*EXERCISE REQUIREMENTS*
Your response should be an exact transcription of the data, images excluded.

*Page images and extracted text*
+--

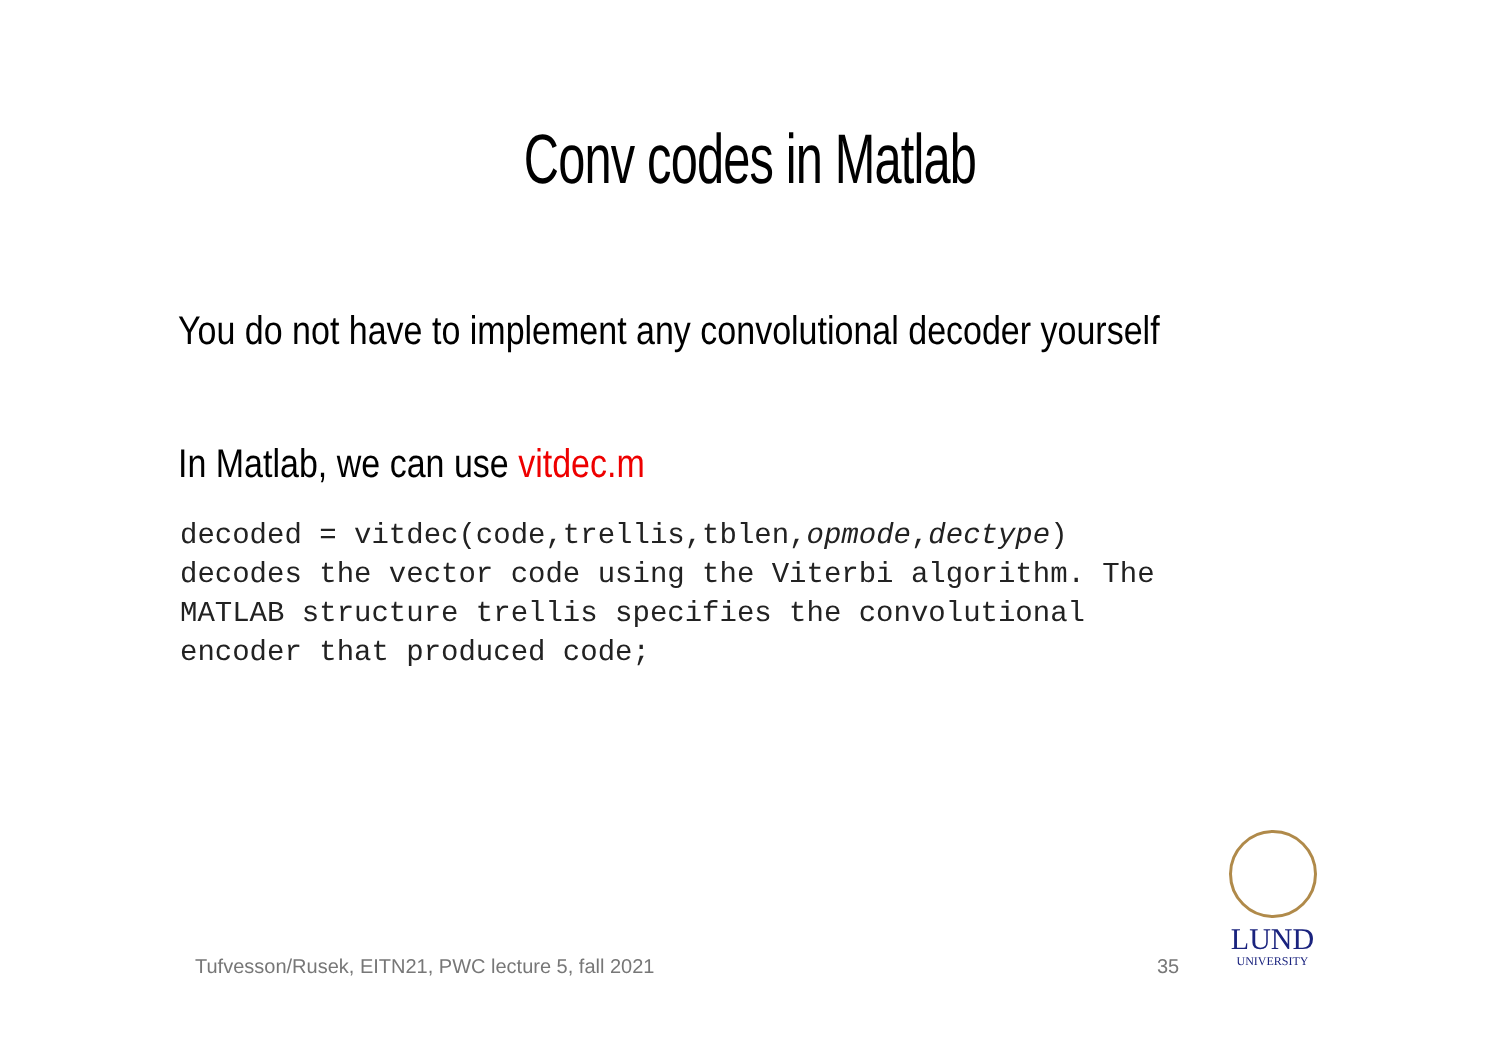Conv codes in Matlab
You do not have to implement any convolutional decoder yourself
In Matlab, we can use vitdec.m
decoded = vitdec(code,trellis,tblen,opmode,dectype)
decodes the vector code using the Viterbi algorithm. The
MATLAB structure trellis specifies the convolutional
encoder that produced code;
Tufvesson/Rusek, EITN21, PWC lecture 5, fall 2021
35
LUND
UNIVERSITY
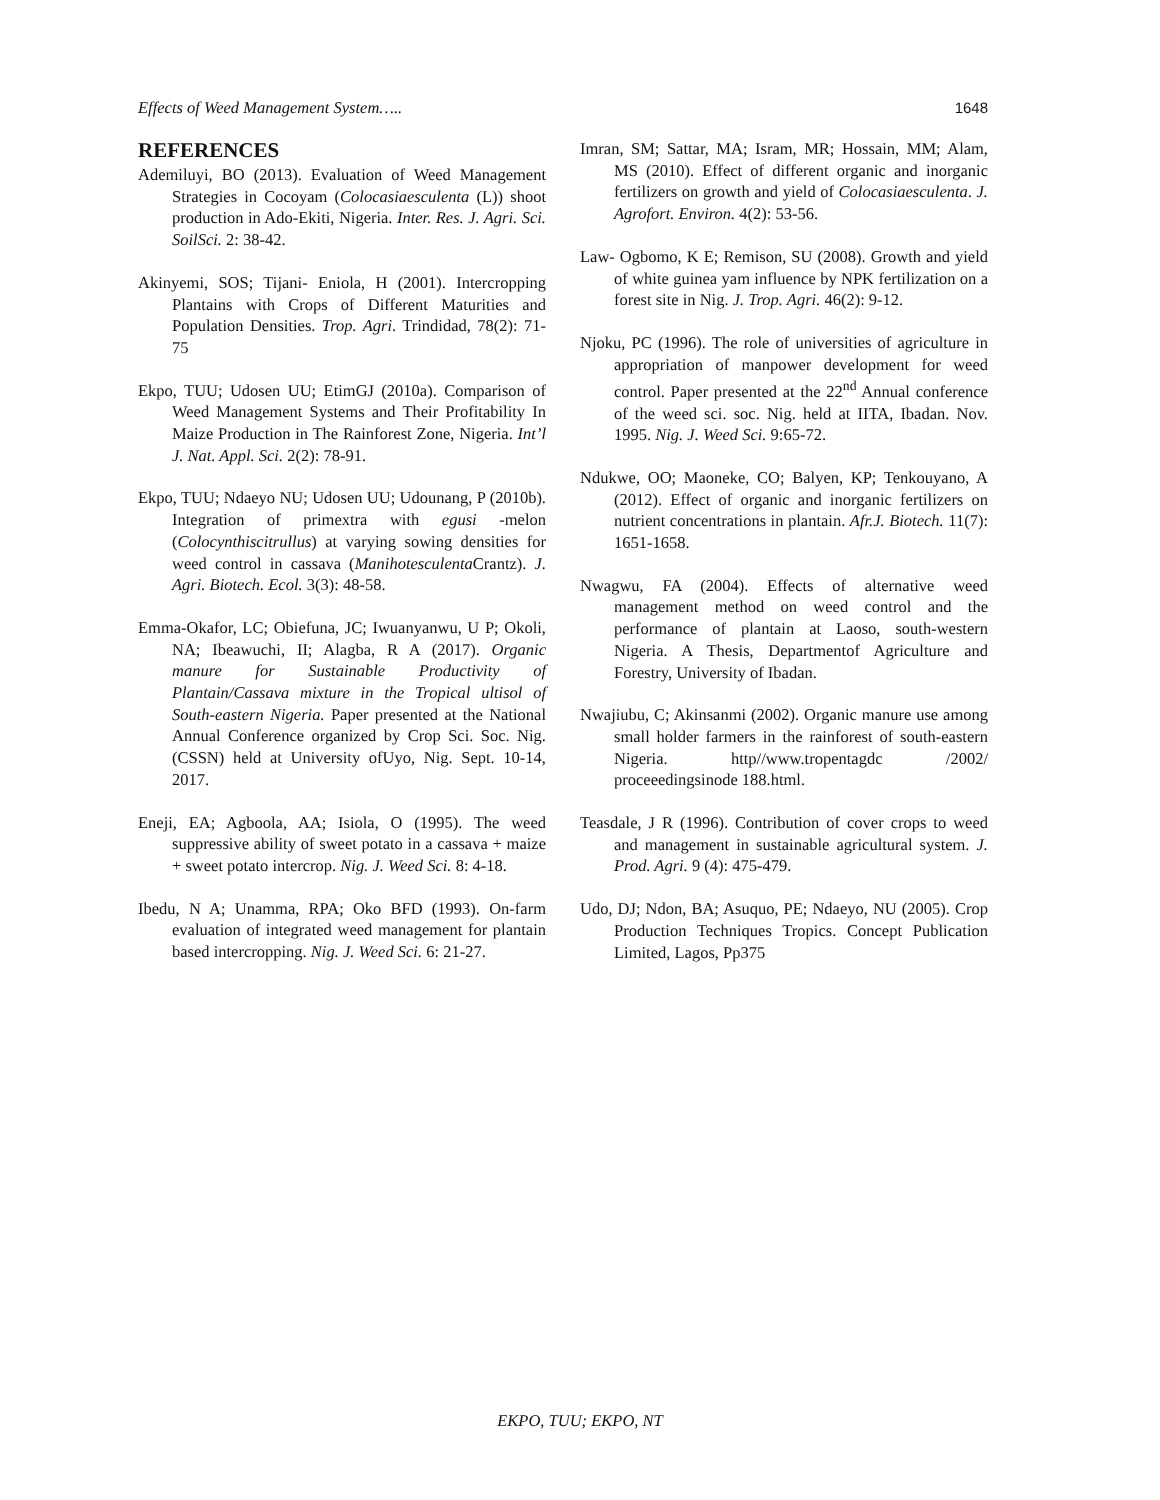Effects of Weed Management System….. 1648
REFERENCES
Ademiluyi, BO (2013). Evaluation of Weed Management Strategies in Cocoyam (Colocasiaesculenta (L)) shoot production in Ado-Ekiti, Nigeria. Inter. Res. J. Agri. Sci. SoilSci. 2: 38-42.
Akinyemi, SOS; Tijani- Eniola, H (2001). Intercropping Plantains with Crops of Different Maturities and Population Densities. Trop. Agri. Trindidad, 78(2): 71-75
Ekpo, TUU; Udosen UU; EtimGJ (2010a). Comparison of Weed Management Systems and Their Profitability In Maize Production in The Rainforest Zone, Nigeria. Int’l J. Nat. Appl. Sci. 2(2): 78-91.
Ekpo, TUU; Ndaeyo NU; Udosen UU; Udounang, P (2010b). Integration of primextra with egusi -melon (Colocynthiscitrullus) at varying sowing densities for weed control in cassava (Manihotesculenta Crantz). J. Agri. Biotech. Ecol. 3(3): 48-58.
Emma-Okafor, LC; Obiefuna, JC; Iwuanyanwu, U P; Okoli, NA; Ibeawuchi, II; Alagba, R A (2017). Organic manure for Sustainable Productivity of Plantain/Cassava mixture in the Tropical ultisol of South-eastern Nigeria. Paper presented at the National Annual Conference organized by Crop Sci. Soc. Nig. (CSSN) held at University ofUyo, Nig. Sept. 10-14, 2017.
Eneji, EA; Agboola, AA; Isiola, O (1995). The weed suppressive ability of sweet potato in a cassava + maize + sweet potato intercrop. Nig. J. Weed Sci. 8: 4-18.
Ibedu, N A; Unamma, RPA; Oko BFD (1993). On-farm evaluation of integrated weed management for plantain based intercropping. Nig. J. Weed Sci. 6: 21-27.
Imran, SM; Sattar, MA; Isram, MR; Hossain, MM; Alam, MS (2010). Effect of different organic and inorganic fertilizers on growth and yield of Colocasiaesculenta. J. Agrofort. Environ. 4(2): 53-56.
Law- Ogbomo, K E; Remison, SU (2008). Growth and yield of white guinea yam influence by NPK fertilization on a forest site in Nig. J. Trop. Agri. 46(2): 9-12.
Njoku, PC (1996). The role of universities of agriculture in appropriation of manpower development for weed control. Paper presented at the 22<sup>nd</sup> Annual conference of the weed sci. soc. Nig. held at IITA, Ibadan. Nov. 1995. Nig. J. Weed Sci. 9:65-72.
Ndukwe, OO; Maoneke, CO; Balyen, KP; Tenkouyano, A (2012). Effect of organic and inorganic fertilizers on nutrient concentrations in plantain. Afr.J. Biotech. 11(7): 1651-1658.
Nwagwu, FA (2004). Effects of alternative weed management method on weed control and the performance of plantain at Laoso, south-western Nigeria. A Thesis, Departmentof Agriculture and Forestry, University of Ibadan.
Nwajiubu, C; Akinsanmi (2002). Organic manure use among small holder farmers in the rainforest of south-eastern Nigeria. http//www.tropentagdc /2002/ proceeedingsinode 188.html.
Teasdale, J R (1996). Contribution of cover crops to weed and management in sustainable agricultural system. J. Prod. Agri. 9 (4): 475-479.
Udo, DJ; Ndon, BA; Asuquo, PE; Ndaeyo, NU (2005). Crop Production Techniques Tropics. Concept Publication Limited, Lagos, Pp375
EKPO, TUU; EKPO, NT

+--

*ANSWER TO THE EXERCISE*
Conv codes in Matlab
You do not have to implement any convolutional decoder yourself
In Matlab, we can use vitdec.m
decoded = vitdec(code,trellis,tblen,opmode,dectype)
decodes the vector code using the Viterbi algorithm. The
MATLAB structure trellis specifies the convolutional
encoder that produced code;
Tufvesson/Rusek, EITN21, PWC lecture 5, fall 2021
35
LUND
UNIVERSITY
Effects of Weed Management System….. 1648
REFERENCES
Ademiluyi, BO (2013). Evaluation of Weed Management Strategies in Cocoyam (Colocasiaesculenta (L)) shoot production in Ado-Ekiti, Nigeria. Inter. Res. J. Agri. Sci. SoilSci. 2: 38-42.
Akinyemi, SOS; Tijani- Eniola, H (2001). Intercropping Plantains with Crops of Different Maturities and Population Densities. Trop. Agri. Trindidad, 78(2): 71-75
Ekpo, TUU; Udosen UU; EtimGJ (2010a). Comparison of Weed Management Systems and Their Profitability In Maize Production in The Rainforest Zone, Nigeria. Int’l J. Nat. Appl. Sci. 2(2): 78-91.
Ekpo, TUU; Ndaeyo NU; Udosen UU; Udounang, P (2010b). Integration of primextra with egusi -melon (Colocynthiscitrullus) at varying sowing densities for weed control in cassava (Manihotesculenta Crantz). J. Agri. Biotech. Ecol. 3(3): 48-58.
Emma-Okafor, LC; Obiefuna, JC; Iwuanyanwu, U P; Okoli, NA; Ibeawuchi, II; Alagba, R A (2017). Organic manure for Sustainable Productivity of Plantain/Cassava mixture in the Tropical ultisol of South-eastern Nigeria. Paper presented at the National Annual Conference organized by Crop Sci. Soc. Nig. (CSSN) held at University ofUyo, Nig. Sept. 10-14, 2017.
Eneji, EA; Agboola, AA; Isiola, O (1995). The weed suppressive ability of sweet potato in a cassava + maize + sweet potato intercrop. Nig. J. Weed Sci. 8: 4-18.
Ibedu, N A; Unamma, RPA; Oko BFD (1993). On-farm evaluation of integrated weed management for plantain based intercropping. Nig. J. Weed Sci. 6: 21-27.
Imran, SM; Sattar, MA; Isram, MR; Hossain, MM; Alam, MS (2010). Effect of different organic and inorganic fertilizers on growth and yield of Colocasiaesculenta. J. Agrofort. Environ. 4(2): 53-56.
Law- Ogbomo, K E; Remison, SU (2008). Growth and yield of white guinea yam influence by NPK fertilization on a forest site in Nig. J. Trop. Agri. 46(2): 9-12.
Njoku, PC (1996). The role of universities of agriculture in appropriation of manpower development for weed control. Paper presented at the 22<sup>nd</sup> Annual conference of the weed sci. soc. Nig. held at IITA, Ibadan. Nov. 1995. Nig. J. Weed Sci. 9:65-72.
Ndukwe, OO; Maoneke, CO; Balyen, KP; Tenkouyano, A (2012). Effect of organic and inorganic fertilizers on nutrient concentrations in plantain. Afr.J. Biotech. 11(7): 1651-1658.
Nwagwu, FA (2004). Effects of alternative weed management method on weed control and the performance of plantain at Laoso, south-western Nigeria. A Thesis, Departmentof Agriculture and Forestry, University of Ibadan.
Nwajiubu, C; Akinsanmi (2002). Organic manure use among small holder farmers in the rainforest of south-eastern Nigeria. http//www.tropentagdc /2002/ proceeedingsinode 188.html.
Teasdale, J R (1996). Contribution of cover crops to weed and management in sustainable agricultural system. J. Prod. Agri. 9 (4): 475-479.
Udo, DJ; Ndon, BA; Asuquo, PE; Ndaeyo, NU (2005). Crop Production Techniques Tropics. Concept Publication Limited, Lagos, Pp375
EKPO, TUU; EKPO, NT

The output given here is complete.